The patriarchy expects women to fall in line and never question anything, just as Gabriel expected Madison never to fight back. Submission of this kind is achieved by years of conditioning; like Madison, many women can recall moments from childhood, ads in magazines, and television programs that created submissive habits. From fashion trends, diet culture to photoshopped models, women are preyed upon by mass media to instill unnecessary fears, thus deepening the claws of control within them. Men will never be able to place themselves within women’s shoes and fathom the choices and battles women face. Yet, this never seems to stop men from making decisions for women. In my home state of Texas, Governor Greg Abbott signed a bill that went into effect September 1st, famously known as the Texas Heartbeat Bill. This legislation simply states that Texas bans women from receiving an abortion after six weeks of pregnancy because a fetal heartbeat is detected. Unfortunately, as many women are probably aware, six weeks is not enough to know that you are pregnant. This bill also has no exceptions for victims of rape or incest. When asked about this, governor Greg Abbott replied, “Texas will work tirelessly to make sure that we eliminate all rapists from the streets of Texas by aggressively going out and arresting them and prosecuting them and getting them off the streets.” In my personal experience, men who rape women are usually already in her circle or in her home closer than we believe. This intrusion on women and control leads to a narrative suggesting that women do not know how to take care of themselves or make their own decisions. Malignant brought to light this topic in a new way, a power struggle women are still battling in the 21st century. Like Gabriel, these politicians believe that women will not push back and question the motives behind such controlling legislation. And like Madison, women all over are waking up and picking a fight with the patriarchy. 

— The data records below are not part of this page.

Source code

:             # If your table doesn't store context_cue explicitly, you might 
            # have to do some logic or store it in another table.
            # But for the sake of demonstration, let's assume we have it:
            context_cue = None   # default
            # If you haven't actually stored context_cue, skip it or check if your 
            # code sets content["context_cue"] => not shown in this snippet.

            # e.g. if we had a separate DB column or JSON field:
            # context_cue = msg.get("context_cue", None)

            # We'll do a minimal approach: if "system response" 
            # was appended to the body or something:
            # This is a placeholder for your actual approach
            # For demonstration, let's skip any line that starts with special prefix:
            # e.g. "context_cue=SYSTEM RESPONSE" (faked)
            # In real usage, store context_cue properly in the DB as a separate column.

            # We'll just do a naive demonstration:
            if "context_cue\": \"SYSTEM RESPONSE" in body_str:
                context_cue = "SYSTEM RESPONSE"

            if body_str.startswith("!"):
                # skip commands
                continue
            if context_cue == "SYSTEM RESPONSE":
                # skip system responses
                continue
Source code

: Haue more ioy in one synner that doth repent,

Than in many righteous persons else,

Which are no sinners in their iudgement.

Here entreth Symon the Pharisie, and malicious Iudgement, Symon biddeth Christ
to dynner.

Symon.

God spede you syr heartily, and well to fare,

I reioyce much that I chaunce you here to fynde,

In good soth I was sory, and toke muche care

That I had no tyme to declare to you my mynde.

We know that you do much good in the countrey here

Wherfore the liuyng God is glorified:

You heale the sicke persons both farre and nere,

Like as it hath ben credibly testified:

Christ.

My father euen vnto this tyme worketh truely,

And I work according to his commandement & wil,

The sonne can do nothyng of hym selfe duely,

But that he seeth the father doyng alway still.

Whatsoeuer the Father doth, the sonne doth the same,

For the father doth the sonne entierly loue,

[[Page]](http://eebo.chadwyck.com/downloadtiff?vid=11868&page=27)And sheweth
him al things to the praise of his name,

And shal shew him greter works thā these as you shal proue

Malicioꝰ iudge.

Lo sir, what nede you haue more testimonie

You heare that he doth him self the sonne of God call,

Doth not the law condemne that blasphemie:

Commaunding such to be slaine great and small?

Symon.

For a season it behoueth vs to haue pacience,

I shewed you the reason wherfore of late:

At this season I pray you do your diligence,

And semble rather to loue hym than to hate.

In the end, Madison’s realization that Gabriel has been the cause of all her sorrow and pain awakens her to learn that she, too, harnesses the same power as him. Madison finds the strength to take back her mind and use Gabriel’s tricks against him is what sets her free. This idea is the most vital point of the film and the strongest weapon women have—bodily autonomy, thoughts, opinions, ideas, and so much more. Women are the center of this universe, life simply would not exist without them, and it is that power that drives fear into a male-dominated society to use brute strength to control such power. So what do we take from this? It has been too long that women remain under the lens of objectification. Women are human before they are women and have so much to bring to this world outside of procreation and home-cooked meals. Malignant may not be the best movie of the year or win any academy awards but, the voices of artists Akela Cooper and Ingrid Bisu bring a damn scary concept forward. It was not just another slasher or monster; it was a creative take on internalized hatred and patriarchal control. Horror has been the catalyst for using its unique rule-breaking style to talk about topics everyone else won’t. Nia Dacosta did it with this year’s release of Candyman (2021), Diablo Cody did it with Jennifer’s Body (2009), Mary Harron with American Psycho (2000), and so many more women deserve to have their voices heard in this way. Malignant was gory, fun, and powerful, and it’s about damn time we take back control.